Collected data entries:
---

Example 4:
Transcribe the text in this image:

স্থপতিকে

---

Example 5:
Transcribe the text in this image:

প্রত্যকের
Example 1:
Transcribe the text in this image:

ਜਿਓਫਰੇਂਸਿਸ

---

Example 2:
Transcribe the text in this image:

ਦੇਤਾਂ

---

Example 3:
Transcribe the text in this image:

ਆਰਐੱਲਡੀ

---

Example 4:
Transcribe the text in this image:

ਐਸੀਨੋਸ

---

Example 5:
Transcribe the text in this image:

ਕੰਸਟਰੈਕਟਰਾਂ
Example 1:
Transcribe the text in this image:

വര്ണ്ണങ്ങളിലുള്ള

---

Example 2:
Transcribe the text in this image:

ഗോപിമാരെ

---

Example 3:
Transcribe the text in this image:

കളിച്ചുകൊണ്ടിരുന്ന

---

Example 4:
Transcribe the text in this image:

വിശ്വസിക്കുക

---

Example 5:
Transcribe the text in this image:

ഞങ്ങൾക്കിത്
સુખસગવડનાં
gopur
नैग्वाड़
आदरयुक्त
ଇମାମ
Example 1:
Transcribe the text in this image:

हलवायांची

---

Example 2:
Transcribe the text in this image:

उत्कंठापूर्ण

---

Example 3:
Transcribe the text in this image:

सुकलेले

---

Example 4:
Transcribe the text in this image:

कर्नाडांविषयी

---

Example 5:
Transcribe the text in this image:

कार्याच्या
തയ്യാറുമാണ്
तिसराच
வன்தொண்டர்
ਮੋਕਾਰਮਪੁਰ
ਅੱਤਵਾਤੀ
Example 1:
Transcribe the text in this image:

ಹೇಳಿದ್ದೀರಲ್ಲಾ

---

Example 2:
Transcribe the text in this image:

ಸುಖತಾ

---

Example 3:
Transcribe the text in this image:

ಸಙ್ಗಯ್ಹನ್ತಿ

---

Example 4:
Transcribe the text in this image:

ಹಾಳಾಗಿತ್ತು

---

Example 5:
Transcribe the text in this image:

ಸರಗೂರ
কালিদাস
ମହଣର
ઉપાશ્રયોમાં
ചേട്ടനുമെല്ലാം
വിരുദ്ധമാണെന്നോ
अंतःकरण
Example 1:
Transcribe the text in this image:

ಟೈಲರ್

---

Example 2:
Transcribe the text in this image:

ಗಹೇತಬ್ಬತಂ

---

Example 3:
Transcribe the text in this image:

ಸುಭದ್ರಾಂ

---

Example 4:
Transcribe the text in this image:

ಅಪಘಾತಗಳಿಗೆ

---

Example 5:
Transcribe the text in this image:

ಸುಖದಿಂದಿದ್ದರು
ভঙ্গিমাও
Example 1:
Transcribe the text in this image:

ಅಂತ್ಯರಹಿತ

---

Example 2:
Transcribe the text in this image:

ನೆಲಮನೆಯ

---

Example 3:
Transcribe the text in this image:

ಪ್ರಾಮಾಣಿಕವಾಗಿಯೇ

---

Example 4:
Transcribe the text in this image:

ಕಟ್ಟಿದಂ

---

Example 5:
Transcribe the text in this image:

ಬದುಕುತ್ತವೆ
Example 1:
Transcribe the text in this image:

§ **Aim of the exercise**: All the entries are to be reproduced verbatim.

§ **Expected answer**:
---

Example 4:
Transcribe the text in this image:

স্থপতিকে

---

Example 5:
Transcribe the text in this image:

প্রত্যকের
Example 1:
Transcribe the text in this image:

ਜਿਓਫਰੇਂਸਿਸ

---

Example 2:
Transcribe the text in this image:

ਦੇਤਾਂ

---

Example 3:
Transcribe the text in this image:

ਆਰਐੱਲਡੀ

---

Example 4:
Transcribe the text in this image:

ਐਸੀਨੋਸ

---

Example 5:
Transcribe the text in this image:

ਕੰਸਟਰੈਕਟਰਾਂ
Example 1:
Transcribe the text in this image:

വര്ണ്ണങ്ങളിലുള്ള

---

Example 2:
Transcribe the text in this image:

ഗോപിമാരെ

---

Example 3:
Transcribe the text in this image:

കളിച്ചുകൊണ്ടിരുന്ന

---

Example 4:
Transcribe the text in this image:

വിശ്വസിക്കുക

---

Example 5:
Transcribe the text in this image:

ഞങ്ങൾക്കിത്
સુખસગવડનાં
gopur
नैग्वाड़
आदरयुक्त
ଇମାମ
Example 1:
Transcribe the text in this image:

हलवायांची

---

Example 2:
Transcribe the text in this image:

उत्कंठापूर्ण

---

Example 3:
Transcribe the text in this image:

सुकलेले

---

Example 4:
Transcribe the text in this image:

कर्नाडांविषयी

---

Example 5:
Transcribe the text in this image:

कार्याच्या
തയ്യാറുമാണ്
तिसराच
வன்தொண்டர்
ਮੋਕਾਰਮਪੁਰ
ਅੱਤਵਾਤੀ
Example 1:
Transcribe the text in this image:

ಹೇಳಿದ್ದೀರಲ್ಲಾ

---

Example 2:
Transcribe the text in this image:

ಸುಖತಾ

---

Example 3:
Transcribe the text in this image:

ಸಙ್ಗಯ್ಹನ್ತಿ

---

Example 4:
Transcribe the text in this image:

ಹಾಳಾಗಿತ್ತು

---

Example 5:
Transcribe the text in this image:

ಸರಗೂರ
কালিদাস
ମହଣର
ઉપાશ્રયોમાં
ചേട്ടനുമെല്ലാം
വിരുദ്ധമാണെന്നോ
अंतःकरण
Example 1:
Transcribe the text in this image:

ಟೈಲರ್

---

Example 2:
Transcribe the text in this image:

ಗಹೇತಬ್ಬತಂ

---

Example 3:
Transcribe the text in this image:

ಸುಭದ್ರಾಂ

---

Example 4:
Transcribe the text in this image:

ಅಪಘಾತಗಳಿಗೆ

---

Example 5:
Transcribe the text in this image:

ಸುಖದಿಂದಿದ್ದರು
ভঙ্গিমাও
Example 1:
Transcribe the text in this image:

ಅಂತ್ಯರಹಿತ

---

Example 2:
Transcribe the text in this image:

ನೆಲಮನೆಯ

---

Example 3:
Transcribe the text in this image:

ಪ್ರಾಮಾಣಿಕವಾಗಿಯೇ

---

Example 4:
Transcribe the text in this image:

ಕಟ್ಟಿದಂ

---

Example 5:
Transcribe the text in this image:

ಬದುಕುತ್ತವೆ
Example 1:
Transcribe the text in this image:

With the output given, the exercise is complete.